Quietly but steadily, the team was becoming known in the industry. That team, now Three Media after acquiring BPI Improve in 2009, knew the secret of finding, and resolving, ‘hidden’ pain points and bottlenecks in media workflows and processes of ever-increasing complexity.
We have known for a long time that the industry was changing dramatically in terms of metadata, both in the volumes and the increasing challenges in identifying and efficiently managing it. Costs to exploit content to non-linear platforms had to fall dramatically in order to efficiently monetise their content. Three Media developed XEN:Optima specifically to achieve just that. We also knew that existing workflow modelling tools, including our own XEN:Sim at the time, did not efficiently scale to support future needs. We had to rethink and retool building on the foundations of our current product set, leading to the development of ‘XEN:Pipeline’.
Briefly, XEN:Pipeline is a highly automated metadata and content management platform that enables advanced metadata discovery and management of assets and files located across multiple unrelated storage locations and supports packaging and distribution of large volumes of content to linear and non-linear distribution points. It is supported by a flexible hierarchical data schema presenting assets and files within a single, hierarchy view, via an intuitive UI.
XEN:Pipeline incorporates AI and ML to identify and match new or unknown content with related objects within the business hierarchy and to simulate and optimise workflows ensuring content is efficiently managed and delivered, compliant with SLA requirements.
Over the years we have received very positive feedback on XEN:Sim for its workflow simulation and optimisation capabilities, but it was a tough concept to sell. We could show how to optimise workflows dynamically, but it was difficult for those who knew little about performance modelling to grasp. Today, much of the industry is catching up fast in terms of gaining a better understanding of just how critical AI and ML have become to optimisation and efficiency, but it remains a tough sell to management.

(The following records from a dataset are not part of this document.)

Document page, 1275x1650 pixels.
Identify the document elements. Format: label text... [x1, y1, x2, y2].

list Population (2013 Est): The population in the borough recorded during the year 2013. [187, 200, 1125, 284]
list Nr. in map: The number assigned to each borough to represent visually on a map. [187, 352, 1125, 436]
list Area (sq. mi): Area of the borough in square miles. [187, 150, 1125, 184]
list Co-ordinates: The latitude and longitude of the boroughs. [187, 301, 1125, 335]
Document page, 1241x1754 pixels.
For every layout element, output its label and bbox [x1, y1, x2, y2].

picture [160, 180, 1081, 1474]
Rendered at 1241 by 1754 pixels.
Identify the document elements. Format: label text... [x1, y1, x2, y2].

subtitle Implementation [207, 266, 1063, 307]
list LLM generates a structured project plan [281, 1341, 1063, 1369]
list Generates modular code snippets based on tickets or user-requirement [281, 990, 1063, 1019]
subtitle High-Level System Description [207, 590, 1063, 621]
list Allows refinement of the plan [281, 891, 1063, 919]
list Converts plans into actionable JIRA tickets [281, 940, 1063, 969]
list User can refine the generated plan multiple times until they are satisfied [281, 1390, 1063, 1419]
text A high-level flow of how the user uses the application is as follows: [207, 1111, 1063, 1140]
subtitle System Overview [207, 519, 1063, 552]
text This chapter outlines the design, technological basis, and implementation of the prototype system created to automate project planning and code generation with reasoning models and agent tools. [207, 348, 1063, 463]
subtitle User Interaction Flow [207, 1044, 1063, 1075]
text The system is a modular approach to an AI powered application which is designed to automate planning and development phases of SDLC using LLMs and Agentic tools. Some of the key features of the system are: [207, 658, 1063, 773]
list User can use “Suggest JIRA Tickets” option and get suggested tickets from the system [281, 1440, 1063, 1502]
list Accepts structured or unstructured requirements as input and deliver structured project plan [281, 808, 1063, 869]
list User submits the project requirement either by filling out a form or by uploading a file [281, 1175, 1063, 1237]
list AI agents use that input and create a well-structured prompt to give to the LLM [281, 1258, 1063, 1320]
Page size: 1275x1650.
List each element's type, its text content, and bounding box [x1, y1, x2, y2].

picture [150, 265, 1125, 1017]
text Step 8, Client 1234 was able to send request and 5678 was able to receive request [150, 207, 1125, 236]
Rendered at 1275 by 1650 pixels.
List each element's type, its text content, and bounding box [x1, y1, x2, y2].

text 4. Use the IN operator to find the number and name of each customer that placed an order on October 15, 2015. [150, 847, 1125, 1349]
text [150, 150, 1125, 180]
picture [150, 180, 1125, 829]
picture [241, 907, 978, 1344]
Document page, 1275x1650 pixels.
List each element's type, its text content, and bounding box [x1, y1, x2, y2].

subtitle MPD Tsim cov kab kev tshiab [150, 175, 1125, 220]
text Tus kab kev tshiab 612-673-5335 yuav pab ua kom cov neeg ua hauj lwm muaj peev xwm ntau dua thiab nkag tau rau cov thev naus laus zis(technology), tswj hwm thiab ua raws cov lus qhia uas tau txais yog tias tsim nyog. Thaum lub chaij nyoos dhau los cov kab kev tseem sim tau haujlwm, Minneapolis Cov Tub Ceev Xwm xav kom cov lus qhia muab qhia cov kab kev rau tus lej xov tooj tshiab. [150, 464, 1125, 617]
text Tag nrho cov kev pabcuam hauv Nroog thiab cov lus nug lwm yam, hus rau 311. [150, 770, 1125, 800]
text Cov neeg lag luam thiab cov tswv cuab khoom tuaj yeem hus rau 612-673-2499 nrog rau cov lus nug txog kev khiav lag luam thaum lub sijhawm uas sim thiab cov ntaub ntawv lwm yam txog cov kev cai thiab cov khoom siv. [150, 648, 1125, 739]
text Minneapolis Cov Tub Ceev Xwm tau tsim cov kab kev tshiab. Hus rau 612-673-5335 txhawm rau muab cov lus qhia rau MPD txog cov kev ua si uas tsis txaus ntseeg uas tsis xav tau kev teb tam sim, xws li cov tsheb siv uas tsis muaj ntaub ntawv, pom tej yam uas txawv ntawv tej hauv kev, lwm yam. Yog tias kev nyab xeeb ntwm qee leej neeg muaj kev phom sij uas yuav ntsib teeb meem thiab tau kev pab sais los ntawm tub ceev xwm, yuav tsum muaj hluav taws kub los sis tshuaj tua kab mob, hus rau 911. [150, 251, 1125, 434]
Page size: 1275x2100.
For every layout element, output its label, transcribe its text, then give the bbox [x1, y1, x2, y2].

But we also knew that in order to add even greater value, XEN:Pipeline needed to be able to manage complex and big data sets and to run the simulation and optimisation workflows much faster and closer to near real time. It was also apparent that the optimisation had to be self-managing requiring few manual interventions or a requirement for users to understand the logic that drives it.
To achieve that, we undertook a year-long collaboration with Imperial College London, Arcitecta, and Big Oak Dynamics. The combined goal was to ensure that XEN:Pipeline and XEN:Sim were fast enough and flexible enough to manage big data and complex media supply chain requirements both now and in the future.
Through a very clever development programme, XEN:Pipeline now lives on Arcitecta’s Mediaflux XODB and is optimised to maximise speed and accuracy and support massive scalability. The product is designed as a Platform as a Service (PaaS), delivered via the cloud or locally, in order that it can easily support all existing and foreseeable media processing services and the optimisation of highly complex media workflows in near real time. And this in turn makes XEN:Pipeline much easier to promote and demonstrate the idea of process improvement, cost reduction, and optimisation to management – and makes for a far more productive conversation!